Centuries before another alien race the Mondoshawans visited the Egyptian desert of the Earth in a ship to collect the only weapon capable of defeating the great evil. The device is in the form of five elements, all of which are needed for it to work. The Mondoshawans are marvelously alien in appearance. In 2263 as they attempt to return to earth, Their ship is ambushed, attacked and destroyed by the churlish Mangalore, and of the five parts of the weapon required, only the hand of the fifth element gets recovered from the wreckage.
The hand is used to distill its essence into Leeloo, a humanoid woman who is at the center of this tale. She is not entirely human although she appears to be. Jovovich nails the part in what is probably her best role to date. The character is yet another strange twist on the alien princess trope often found in science fiction. She is a charming, delightful blend of both feral ferocity and femininity in her behavior at the same time, and to the casual observer might appear to be psychotic too.

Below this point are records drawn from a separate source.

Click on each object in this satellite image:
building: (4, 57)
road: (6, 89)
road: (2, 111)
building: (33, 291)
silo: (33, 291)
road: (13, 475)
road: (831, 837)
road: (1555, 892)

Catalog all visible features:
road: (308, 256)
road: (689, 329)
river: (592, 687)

After escaping the lab that created her, she almost literally falls into Korben’s lap by jumping off the ledge of a building into the busy flow of flying cars in the city traffic below and accidentally landing in Korben’s taxi. They manage to escape, and he takes her to the domicile of Cornelius where it gets determined they must travel across the universe to meet a luxury space cruise ship, the Phloston Paradise, to collect the rest of the weapon’s parts – four stones that symbolize the four elements required to activate the fifth. The spaceport involves one the film’s most amusing, and memorable scenes including the all-purpose multi-pass used to travel. The chase to get the stones becomes a struggle between Korben and Leeloo, Zorg, and the Mangalore who have parted ways with Zorg and now want the artifacts for themselves.
The subplot that develops while all this is going on is the relationship that develops between Dallas and Leeloo. It’s a story of a fated love that spans the centuries, the universe, and is the real truth that transcends and triumphs in the battle against evil.